If you got hooked on the world of entropies, you have several options after the course to pursue the topics of information theory and cryptography:- Talk to Christian about the possibilities of doing a semester project or master project in information theory or cryptography. He can also hook you up with other people at the ILLC, at CWI or in the rest of the world, working on different aspects of information theory.

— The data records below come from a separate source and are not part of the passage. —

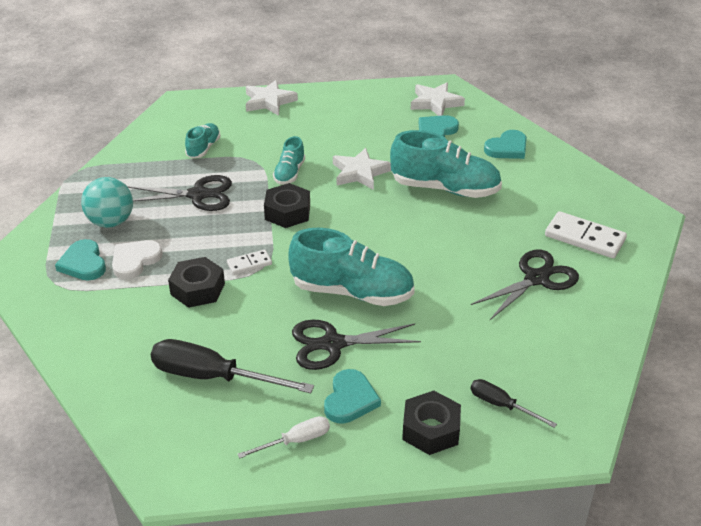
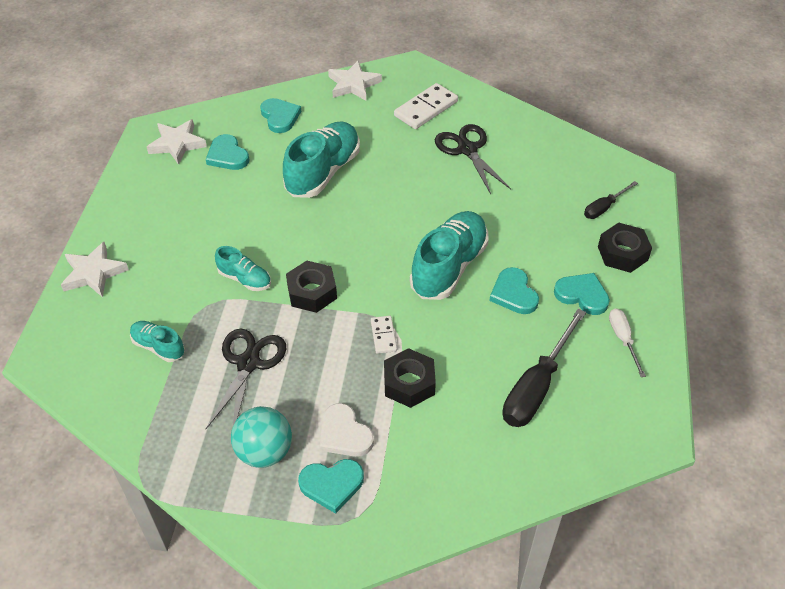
camera: 75 degrees left, 10 degrees up
black scissors [292,320,421,370] -> turquoise heart [489,267,539,314]
white star [333,148,391,190] -> white star moved to [328,61,382,101]

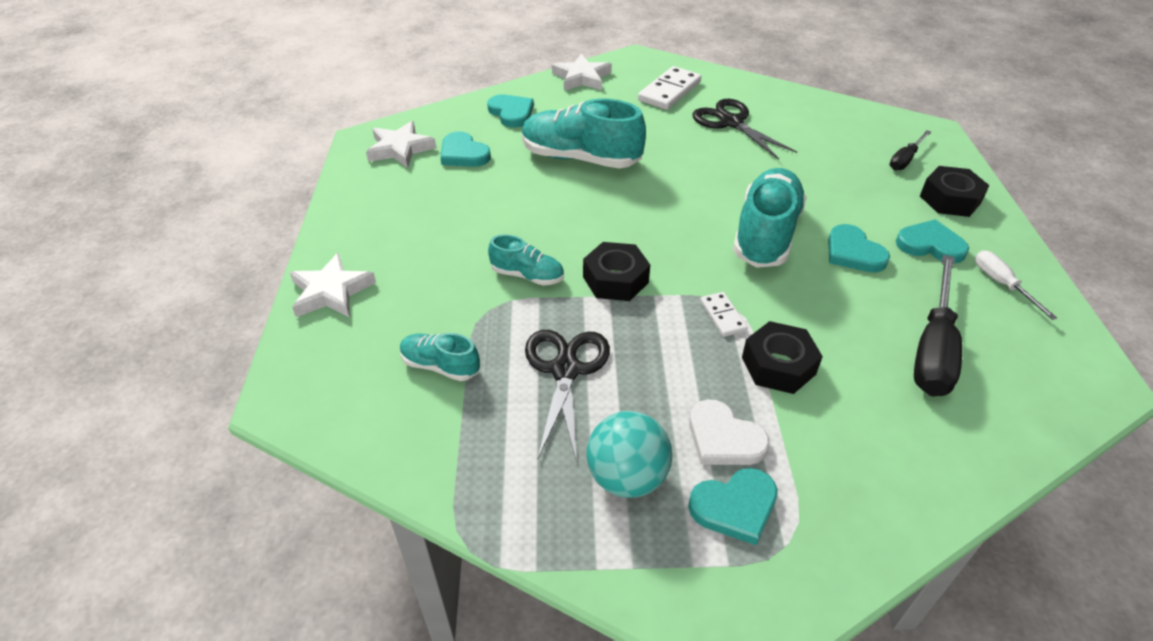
camera: 10 degrees left, 5 degrees down
turquoise shoe [283,121,360,198] -> turquoise shoe turned 90 degrees counterclockwise [522,99,646,169]

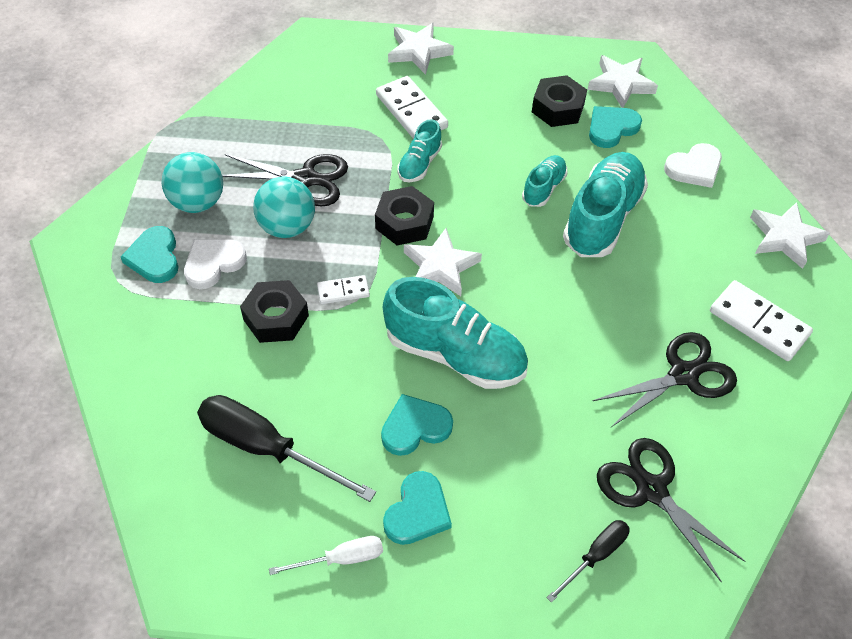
camera: 95 degrees right, 10 degrees up
turquoise shoe [400,333,480,381] -> turquoise shoe moved to [522,155,568,207]
turquoise heart [487,94,534,128] -> white heart [664,143,722,188]
black screwdriver [889,130,931,171] -> black screwdriver turned 90 degrees clockwise [546,520,630,603]
black nut [920,166,990,217] -> black nut moved to [532,75,587,127]
none -> turquoise ball [253,176,315,238]
none -> white domino [376,76,448,139]
none -> white star [404,228,482,296]
none -> black scissors [597,438,746,583]

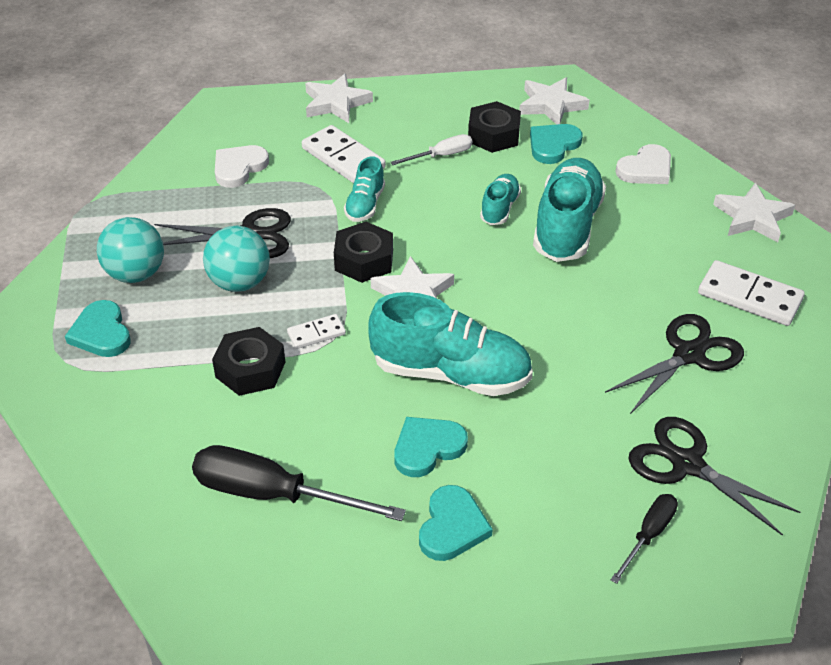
camera: 10 degrees left, 10 degrees down
white heart [184,239,247,289] -> white heart moved to [215,145,269,188]
white screwdriver [269,536,383,575] -> white screwdriver moved to [391,134,472,165]

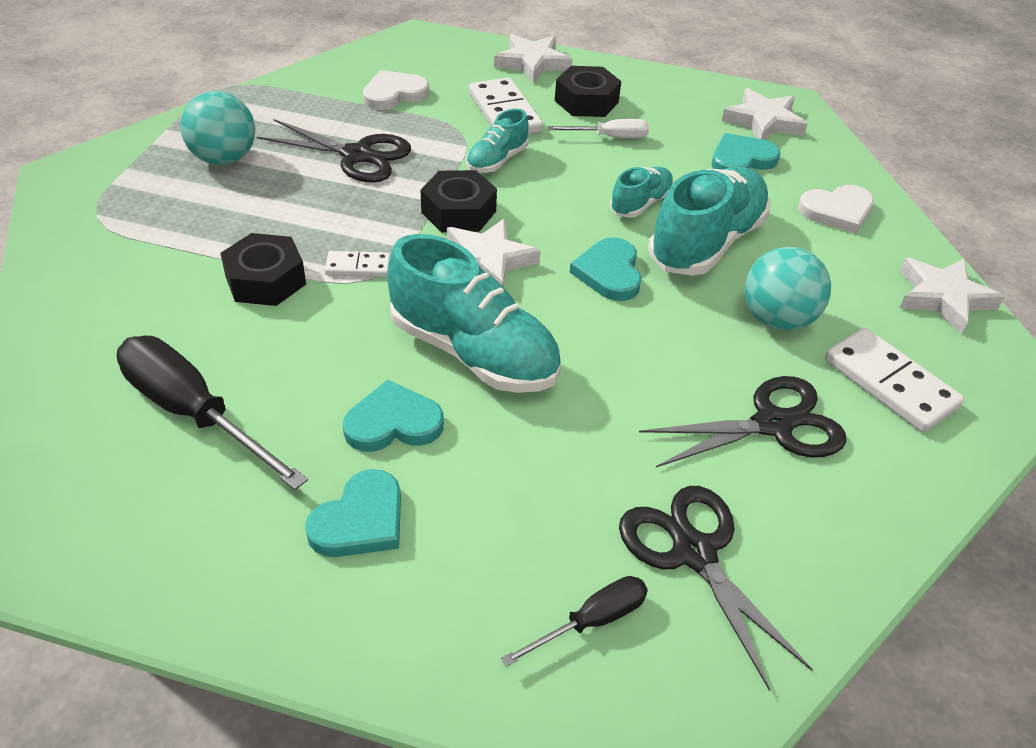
camera: 20 degrees right, 0 degrees up
turquoise heart [65,300,131,357] -> turquoise heart moved to [569,237,642,301]
turquoise ball [203,226,270,292] -> turquoise ball moved to [745,247,831,331]
black nut [468,101,521,153] -> black nut moved to [555,66,621,117]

- Follow Ronald de Wolf's course about combinatorics with computer science applications at the university of Amsterdam, starting Spring 2016.
- Follow Leen Torenvliet's course about Kolmogorov complexity at the university of Amsterdam, starting Spring 2016.
- Follow various online classes such as Raymond W. Yeung's Information Theory course, Dan Boneh's crypto, crypto II, Jon Katz's crypto class or Umesh Vazirani's course about quantum computing.